▶ _PAGE EXCERPT_

....

Director Šarūnas Bartas, special guest in Focus Lithuania | TIFF

Director Šarūnas Bartas, special guest in Focus Lithuania

21.05.2016 18:06
Among the special events of Transilvania IFF, there is a generous program dedicated to Lithuania.

Moviegoers will have the opportunity to see 10 Lithuanian films, some representative for the past five years, some restored classics, and three of the most famous works of the Lithuanian filmmaker Šarūnas Bartas, guest of the 3X3 section. An important delegation of filmmakers, curators, critics and representatives of the partner institution, the Lithuanian Film Centre, will be present at Cluj for the first major event of this kind organized in Romania for the Baltic country.

Director Šarūnas Bartas, together with his daughter, actress Ina Marija Bartaité, and producer Jurga Dikčiuvienė will come Cluj to discuss with the audience the film Peace to Us in Our Dreams, selected in last year's Quinzaine des Réalisateurs at Cannes and one of the 3x3 entries. In the movie, the main character is played by Bartas himself, the role of the girl is played by his own daughter, Ina Marija Bartaite, and her mother, actress Katia Golubeva, who died in 2011, appears in a short video footage. Šarūnas Bartas (born in 1964) is one of the most prominent Lithuanian filmmakers. Known for having refused conventional dramaturgy in favor of minimalism and philosophical references, Bartas has drawn the attention of the international critics since his first film. The other two films presented at TIFF in the 3x3 section are Freedom (for which Jurga Dikčiuvienė was assistant director) and One of Us (the main role is played by Bartas' es-wife, Katia Golubeva).

....

▶ _DATA EXCERPTS_
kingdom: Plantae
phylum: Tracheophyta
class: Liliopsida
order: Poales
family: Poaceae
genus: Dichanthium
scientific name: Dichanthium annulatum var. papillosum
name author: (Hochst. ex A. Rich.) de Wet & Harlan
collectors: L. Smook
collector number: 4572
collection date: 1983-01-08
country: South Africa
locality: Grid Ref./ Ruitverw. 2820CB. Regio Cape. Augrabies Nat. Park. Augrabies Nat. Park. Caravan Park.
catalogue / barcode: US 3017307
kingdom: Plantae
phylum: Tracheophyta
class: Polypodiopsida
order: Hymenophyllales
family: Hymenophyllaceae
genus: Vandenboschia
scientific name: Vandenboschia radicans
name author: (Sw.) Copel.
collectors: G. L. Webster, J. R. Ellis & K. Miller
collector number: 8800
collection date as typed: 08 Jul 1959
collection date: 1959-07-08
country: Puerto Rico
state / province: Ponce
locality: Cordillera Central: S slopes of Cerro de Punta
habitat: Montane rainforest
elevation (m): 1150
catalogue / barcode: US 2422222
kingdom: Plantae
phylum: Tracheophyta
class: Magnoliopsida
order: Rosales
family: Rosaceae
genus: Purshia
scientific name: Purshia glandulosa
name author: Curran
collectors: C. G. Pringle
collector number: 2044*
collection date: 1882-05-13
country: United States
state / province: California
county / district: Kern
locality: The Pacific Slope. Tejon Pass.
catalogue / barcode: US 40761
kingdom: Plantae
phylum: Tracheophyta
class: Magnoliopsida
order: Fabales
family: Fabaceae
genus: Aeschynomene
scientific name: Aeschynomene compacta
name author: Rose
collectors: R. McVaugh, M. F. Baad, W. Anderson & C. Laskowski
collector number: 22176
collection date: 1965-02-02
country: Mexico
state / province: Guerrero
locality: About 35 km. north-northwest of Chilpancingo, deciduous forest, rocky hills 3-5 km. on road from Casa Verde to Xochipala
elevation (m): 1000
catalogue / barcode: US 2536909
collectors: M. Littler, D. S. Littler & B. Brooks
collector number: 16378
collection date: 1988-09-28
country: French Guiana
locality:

....

Reproduce, word for word, the full article about director Šarūnas Bartas as a guest of Focus Lithuania at Transilvania IFF.

Director Šarūnas Bartas, special guest in Focus Lithuania | TIFF

Director Šarūnas Bartas, special guest in Focus Lithuania

21.05.2016 18:06
Among the special events of Transilvania IFF, there is a generous program dedicated to Lithuania.

Moviegoers will have the opportunity to see 10 Lithuanian films, some representative for the past five years, some restored classics, and three of the most famous works of the Lithuanian filmmaker Šarūnas Bartas, guest of the 3X3 section. An important delegation of filmmakers, curators, critics and representatives of the partner institution, the Lithuanian Film Centre, will be present at Cluj for the first major event of this kind organized in Romania for the Baltic country.

Director Šarūnas Bartas, together with his daughter, actress Ina Marija Bartaité, and producer Jurga Dikčiuvienė will come Cluj to discuss with the audience the film Peace to Us in Our Dreams, selected in last year's Quinzaine des Réalisateurs at Cannes and one of the 3x3 entries. In the movie, the main character is played by Bartas himself, the role of the girl is played by his own daughter, Ina Marija Bartaite, and her mother, actress Katia Golubeva, who died in 2011, appears in a short video footage. Šarūnas Bartas (born in 1964) is one of the most prominent Lithuanian filmmakers. Known for having refused conventional dramaturgy in favor of minimalism and philosophical references, Bartas has drawn the attention of the international critics since his first film. The other two films presented at TIFF in the 3x3 section are Freedom (for which Jurga Dikčiuvienė was assistant director) and One of Us (the main role is played by Bartas' es-wife, Katia Golubeva).